Le volus approuva de la tête les termes de Josh Ivrancic. 8% de Dahl Terminus représentait déjà des millions de crédits... Bien assez pour ce que Dahl comptait en faire. Il savait parfaitement où les investir, où ils seraient le plus vite rentabilisés. L'organisation du volus allait faire un bon en avant... De simple organisation commerciale, même s'il s'agit de la plus grande des Terminus, elle allait devenir intouchable.
Du moins, si Dahl parvenait à convaincre les bonnes personnes de commercer avec lui. Mais il ne se faisait pas trop de soucis dessus, il avait toujours su vendre, c'était même un don chez lui, même par rapport à la moyenne de son espèce.
Non, Dahl ne se faisait aucuns soucis à propos de « faire ses preuves », auprès du richissime humain.

« Des questions, peut-être ? »

Des questions précises, non, le volus n'en n'avait pas. Mais des informations générales, oui. Par exemple, sur la puissance dont disposait leur adversaire, que ce soit par lui même ou vient le soutien du « groupe » qu'avait mentionné Ivrancic. Mais bon, cela n'était pas urgent dans l'immédiat, et le volus avait fort à faire.

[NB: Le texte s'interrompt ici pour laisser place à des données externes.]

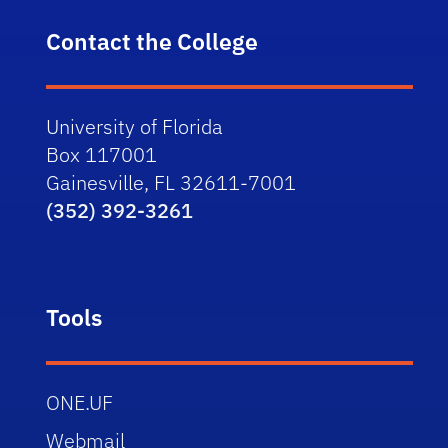
Contact the College
University of Florida
Box 117001
Gainesville, FL 32611-7001
(352) 392-3261
Tools
ONE.UF
Webmail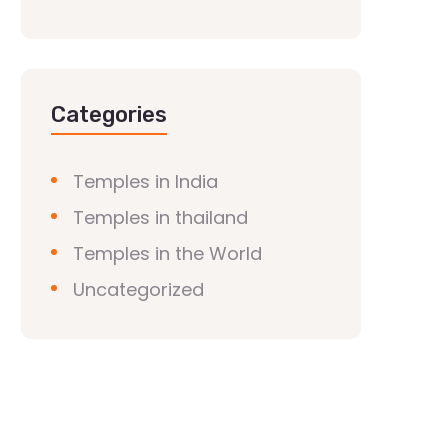
Categories
Temples in India
Temples in thailand
Temples in the World
Uncategorized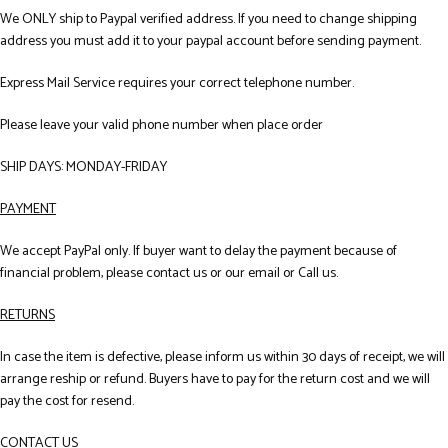
We ONLY ship to Paypal verified address. If you need to change shipping
address you must add it to your paypal account before sending payment.
Express Mail Service requires your correct telephone number.
Please leave your valid phone number when place order
SHIP DAYS: MONDAY-FRIDAY
PAYMENT
We accept PayPal only. If buyer want to delay the payment because of
financial problem, please contact us or our email or Call us.
RETURNS
In case the item is defective, please inform us within 30 days of receipt, we will
arrange reship or refund. Buyers have to pay for the return cost and we will
pay the cost for resend.
CONTACT US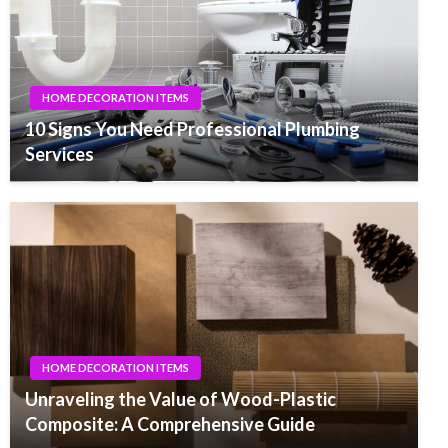
HOME DECORATION ITEMS
10 Signs You Need Professional Plumbing
Services
HOME DECORATION ITEMS
Unraveling the Value of Wood-Plastic
Composite: A Comprehensive Guide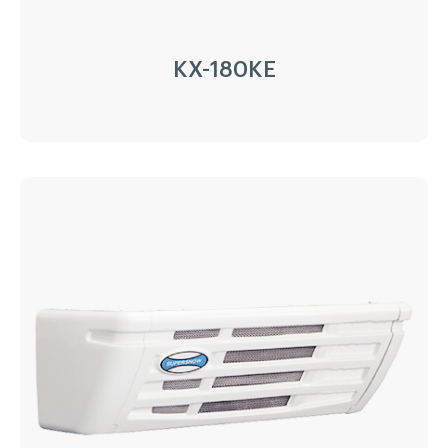
KX-180KE
KX-180KE
Driven Type:
220V/1PH/50Hz
Installation:
Nose Mount Condenser
Compressor:
87cc
Refrigerant:
R404a/R452a
Application:
5³(-20℃)~12m³(0℃)
Options:
Heating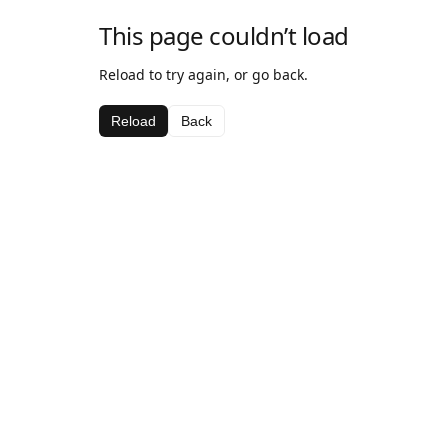
This page couldn’t load
Reload to try again, or go back.
Reload
Back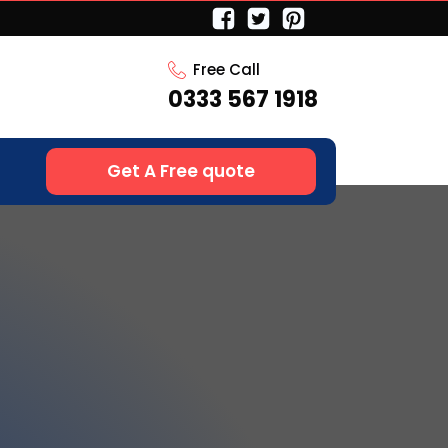
Free Call
0333 567 1918
Get A Free quote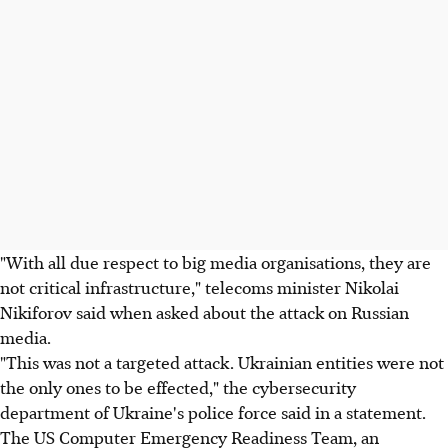
"With all due respect to big media organisations, they are
not critical infrastructure," telecoms minister Nikolai
Nikiforov said when asked about the attack on Russian
media.
"This was not a targeted attack. Ukrainian entities were not
the only ones to be effected," the cybersecurity
department of Ukraine's police force said in a statement.
The US Computer Emergency Readiness Team, an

« HUUUF. Puisque nous voilà associés, vos propres informations sur Manfred me serait bien utile. HUUUF. Notamment sur le soutien que peut lui apporter le groupe dont il est le banquier. HUUUF. Dès qu'ils seront au courant de notre accord, ils enquêteront sur mon entreprise. HUUUF. Je dois me tenir prêt.
HUUUF. A part ça... La curiosité est dangereuse, Monsieur Ivrancic. HUUUF. Je préfère me contenter des informations nécessaires. »


Pas totalement vrai... Si le volus ne faisait pas dans le trafic d'informations et préférait en général rester discret, il comptait tout de même enquêter de son côté sur les alliés de Manfred, ainsi que sur son allié à lui... Il était rare de voir un PDG d'entreprise entrer par effraction et sans se faire repérer chez une quelqu'un. Le volus ne pensait pas que Ivrancic le trahirait, mais... Mieux vaut prévenir que guérir.

L'humain lui dit ce qu'il avait à dire, puis prit congé. Les deux gardes de Dahl passèrent la tête dans la pièce, l'air surpris, puis rassurés quand leur patron leur fit signe que tout était OK.
Dahl s'assit ensuite derrière son bureau, et se remit à travailler. Il envoya tout d'abord un message à destination du siège de Dahl Terminus, puis repris les rendez vous de la journée qu'il avait annulé. Enfin, il se releva et sorti de la pièce, de nouveau escorté par les deux gardes.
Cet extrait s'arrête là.